Once my baby arrived, I was determined to master breastfeeding. Anyone who’s ever attempted this knows that for an act that is as old as human existence itself, it’s awfully darn tricky! I had several lactation consultants, joined support groups, and googled until I could google no more. I had a wealth of resources at my fingertips, and I can tell you that not once was posture brought into the equation.

Before long, I was hurting all over. I was hunched over my new baby every two hours like a mama bear protecting her cub from an attack. It was no longer about me or my comfort; I just wanted to get my baby fed. It was a struggle, and anytime something worked, I tried to recreate it at any cost.

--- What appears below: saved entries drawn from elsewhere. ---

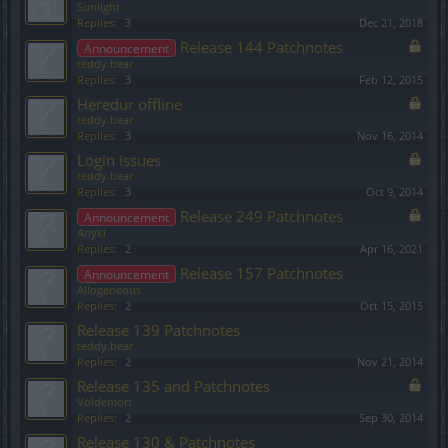
Sunlight
Replies:
3
Dec 21, 2018
Release 144 Patchnotes
Announcement
teddy.bear
Replies:
3
Feb 12, 2015
Heredur offline
teddy.bear
Replies:
3
Nov 16, 2014
Login issues
teddy.bear
Replies:
3
Oct 9, 2014
Release 249 Patchnotes
Announcement
Anyki
Replies:
2
Apr 16, 2021
Release 157 Patchnotes
Announcement
Allogeneous
Replies:
2
Oct 15, 2015
Release 139 Patchnotes
teddy.bear
Replies:
2
Nov 21, 2014
Release 135 and Patchnotes
Voldemort
Replies:
2
Sep 30, 2014
Release 130 & Patchnotes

I would’ve breastfed upside down from some monkey bars if it had worked!

Finally, after several months, I got the hang of things and started to relax more with my son at dinnertime. It was only then that I finally confessed to my mom: I’m hurt, help me! Being an OT, she had to observe me in my natural environment. With her guidance, I was finally sitting pretty, literally!

A few years later, my daughter came along. Round 2 wasn’t perfect (it never is), but it was so much better! I found my groove much quicker and experienced much less discomfort. She breastfed until she was 18 months old! So I can say, from first-hand experience, that posture is important and that a few helpful tips took me and my babies a long way. Thanks, mom!

Me on the right with my daughter Kasey in 1988. On the left, Kasey and her daughter Clarke in 2019.